Check every line of the entries for the string "examplePythonFunction" and return the ones that contain it.

+++ Given records +++

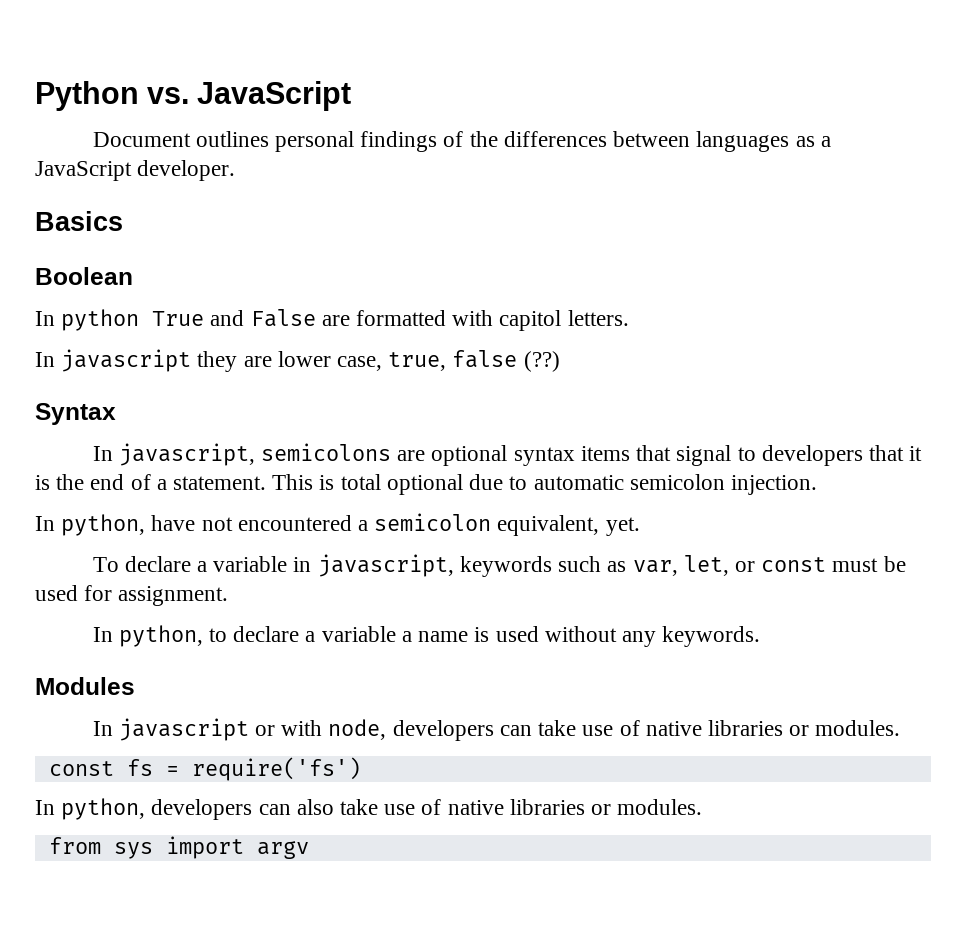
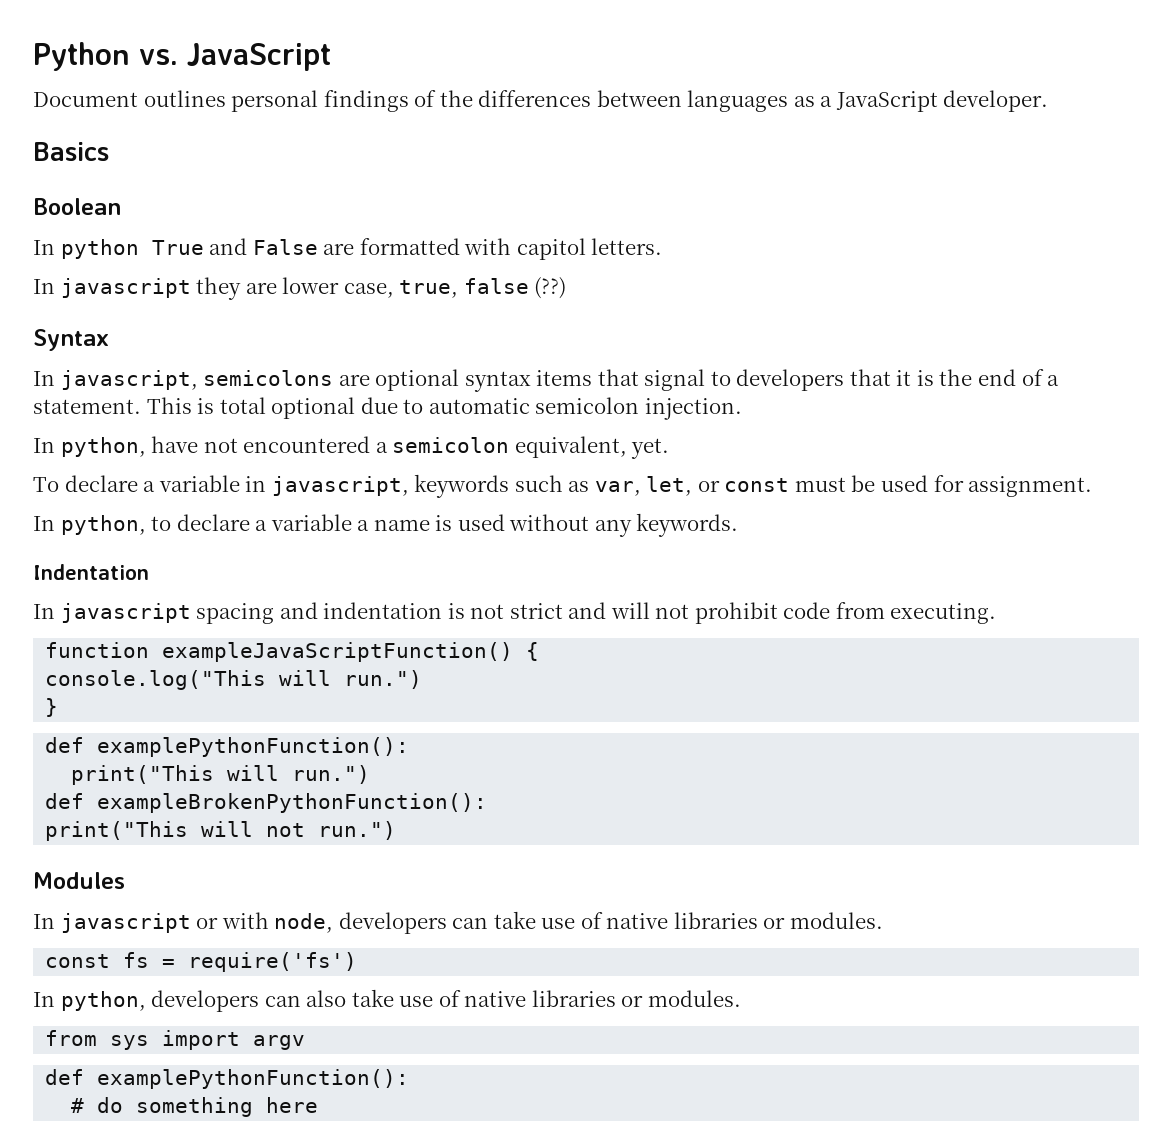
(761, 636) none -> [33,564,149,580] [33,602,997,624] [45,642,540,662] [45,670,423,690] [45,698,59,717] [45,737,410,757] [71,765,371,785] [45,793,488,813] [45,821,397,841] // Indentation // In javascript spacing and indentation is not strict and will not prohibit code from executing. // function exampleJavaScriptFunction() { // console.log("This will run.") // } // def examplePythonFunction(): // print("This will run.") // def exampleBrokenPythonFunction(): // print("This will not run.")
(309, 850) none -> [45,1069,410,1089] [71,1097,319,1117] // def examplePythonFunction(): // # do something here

+++
+++ Given records +++

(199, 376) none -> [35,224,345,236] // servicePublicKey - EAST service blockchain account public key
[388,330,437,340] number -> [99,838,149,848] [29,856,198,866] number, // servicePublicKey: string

+++
+++ Given records +++

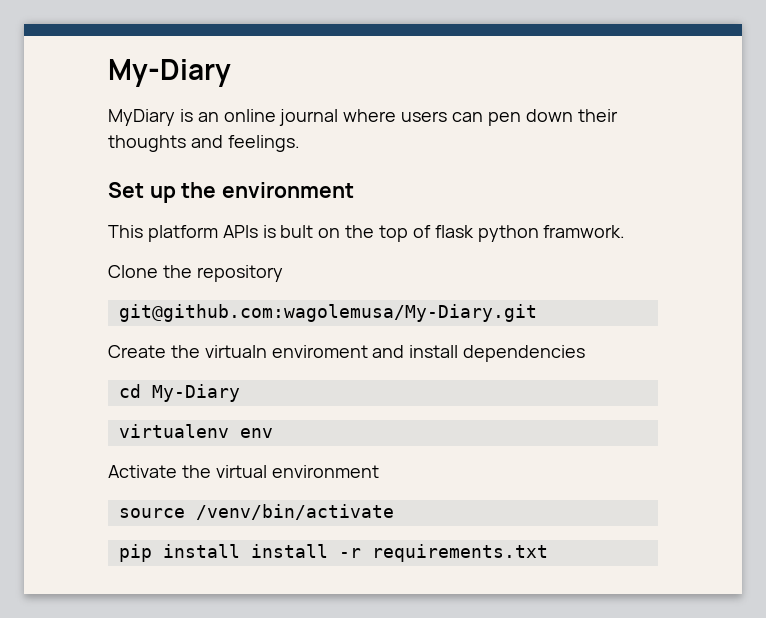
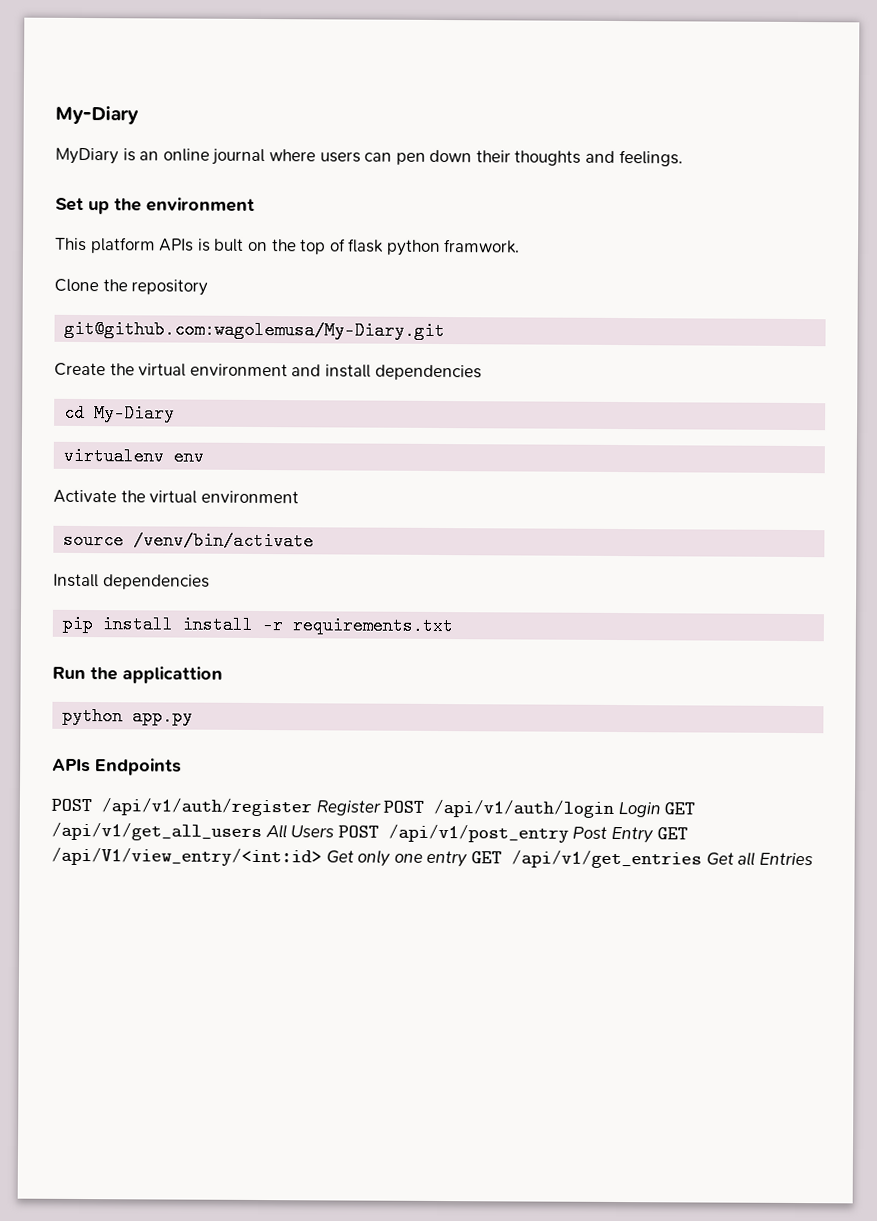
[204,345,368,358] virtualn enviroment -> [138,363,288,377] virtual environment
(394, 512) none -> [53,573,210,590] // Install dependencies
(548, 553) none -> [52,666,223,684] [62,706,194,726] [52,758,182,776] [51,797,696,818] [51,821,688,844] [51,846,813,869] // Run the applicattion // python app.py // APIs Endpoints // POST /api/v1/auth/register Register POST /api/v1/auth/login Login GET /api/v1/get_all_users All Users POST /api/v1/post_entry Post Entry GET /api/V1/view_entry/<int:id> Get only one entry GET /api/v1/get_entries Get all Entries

+++

> Expected output:
(761, 636) none -> [33,564,149,580] [33,602,997,624] [45,642,540,662] [45,670,423,690] [45,698,59,717] [45,737,410,757] [71,765,371,785] [45,793,488,813] [45,821,397,841] // Indentation // In javascript spacing and indentation is not strict and will not prohibit code from executing. // function exampleJavaScriptFunction() { // console.log("This will run.") // } // def examplePythonFunction(): // print("This will run.") // def exampleBrokenPythonFunction(): // print("This will not run.")
(309, 850) none -> [45,1069,410,1089] [71,1097,319,1117] // def examplePythonFunction(): // # do something here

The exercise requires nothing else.